#### Task statement:
Every entry must be duplicated precisely as written.

#### Records from a collection:
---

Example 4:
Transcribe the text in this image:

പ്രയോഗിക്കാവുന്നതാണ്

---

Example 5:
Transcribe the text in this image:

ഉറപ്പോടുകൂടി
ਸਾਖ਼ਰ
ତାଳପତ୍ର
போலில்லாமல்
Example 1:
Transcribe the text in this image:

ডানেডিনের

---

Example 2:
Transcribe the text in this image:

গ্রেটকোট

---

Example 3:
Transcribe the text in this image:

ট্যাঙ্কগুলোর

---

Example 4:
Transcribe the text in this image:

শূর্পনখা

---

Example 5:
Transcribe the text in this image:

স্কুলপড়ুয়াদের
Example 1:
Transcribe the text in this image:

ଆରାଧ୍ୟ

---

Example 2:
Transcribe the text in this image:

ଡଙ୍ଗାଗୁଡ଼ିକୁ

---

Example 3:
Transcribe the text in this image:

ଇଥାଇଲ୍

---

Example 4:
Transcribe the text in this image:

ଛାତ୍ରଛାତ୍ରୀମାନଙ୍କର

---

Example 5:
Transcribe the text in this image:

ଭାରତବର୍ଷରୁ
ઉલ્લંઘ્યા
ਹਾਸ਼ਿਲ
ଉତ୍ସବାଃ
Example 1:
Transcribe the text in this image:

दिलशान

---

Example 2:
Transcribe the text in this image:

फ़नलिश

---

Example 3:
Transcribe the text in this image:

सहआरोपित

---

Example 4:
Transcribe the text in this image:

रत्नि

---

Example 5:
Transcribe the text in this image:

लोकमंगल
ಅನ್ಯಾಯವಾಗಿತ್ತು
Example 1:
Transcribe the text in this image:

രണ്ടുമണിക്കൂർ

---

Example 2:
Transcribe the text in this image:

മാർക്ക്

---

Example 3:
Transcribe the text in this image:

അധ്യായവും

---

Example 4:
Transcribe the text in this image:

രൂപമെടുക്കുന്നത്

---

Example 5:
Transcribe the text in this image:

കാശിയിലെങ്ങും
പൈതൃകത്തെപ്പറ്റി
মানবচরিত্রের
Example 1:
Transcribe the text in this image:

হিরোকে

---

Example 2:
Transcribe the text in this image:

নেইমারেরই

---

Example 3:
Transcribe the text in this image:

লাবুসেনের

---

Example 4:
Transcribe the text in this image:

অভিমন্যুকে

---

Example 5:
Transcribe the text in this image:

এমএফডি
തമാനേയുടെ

#### Output for this task:
---

Example 4:
Transcribe the text in this image:

പ്രയോഗിക്കാവുന്നതാണ്

---

Example 5:
Transcribe the text in this image:

ഉറപ്പോടുകൂടി
ਸਾਖ਼ਰ
ତାଳପତ୍ର
போலில்லாமல்
Example 1:
Transcribe the text in this image:

ডানেডিনের

---

Example 2:
Transcribe the text in this image:

গ্রেটকোট

---

Example 3:
Transcribe the text in this image:

ট্যাঙ্কগুলোর

---

Example 4:
Transcribe the text in this image:

শূর্পনখা

---

Example 5:
Transcribe the text in this image:

স্কুলপড়ুয়াদের
Example 1:
Transcribe the text in this image:

ଆରାଧ୍ୟ

---

Example 2:
Transcribe the text in this image:

ଡଙ୍ଗାଗୁଡ଼ିକୁ

---

Example 3:
Transcribe the text in this image:

ଇଥାଇଲ୍

---

Example 4:
Transcribe the text in this image:

ଛାତ୍ରଛାତ୍ରୀମାନଙ୍କର

---

Example 5:
Transcribe the text in this image:

ଭାରତବର୍ଷରୁ
ઉલ્લંઘ્યા
ਹਾਸ਼ਿਲ
ଉତ୍ସବାଃ
Example 1:
Transcribe the text in this image:

दिलशान

---

Example 2:
Transcribe the text in this image:

फ़नलिश

---

Example 3:
Transcribe the text in this image:

सहआरोपित

---

Example 4:
Transcribe the text in this image:

रत्नि

---

Example 5:
Transcribe the text in this image:

लोकमंगल
ಅನ್ಯಾಯವಾಗಿತ್ತು
Example 1:
Transcribe the text in this image:

രണ്ടുമണിക്കൂർ

---

Example 2:
Transcribe the text in this image:

മാർക്ക്

---

Example 3:
Transcribe the text in this image:

അധ്യായവും

---

Example 4:
Transcribe the text in this image:

രൂപമെടുക്കുന്നത്

---

Example 5:
Transcribe the text in this image:

കാശിയിലെങ്ങും
പൈതൃകത്തെപ്പറ്റി
মানবচরিত্রের
Example 1:
Transcribe the text in this image:

হিরোকে

---

Example 2:
Transcribe the text in this image:

নেইমারেরই

---

Example 3:
Transcribe the text in this image:

লাবুসেনের

---

Example 4:
Transcribe the text in this image:

অভিমন্যুকে

---

Example 5:
Transcribe the text in this image:

এমএফডি
തമാനേയുടെ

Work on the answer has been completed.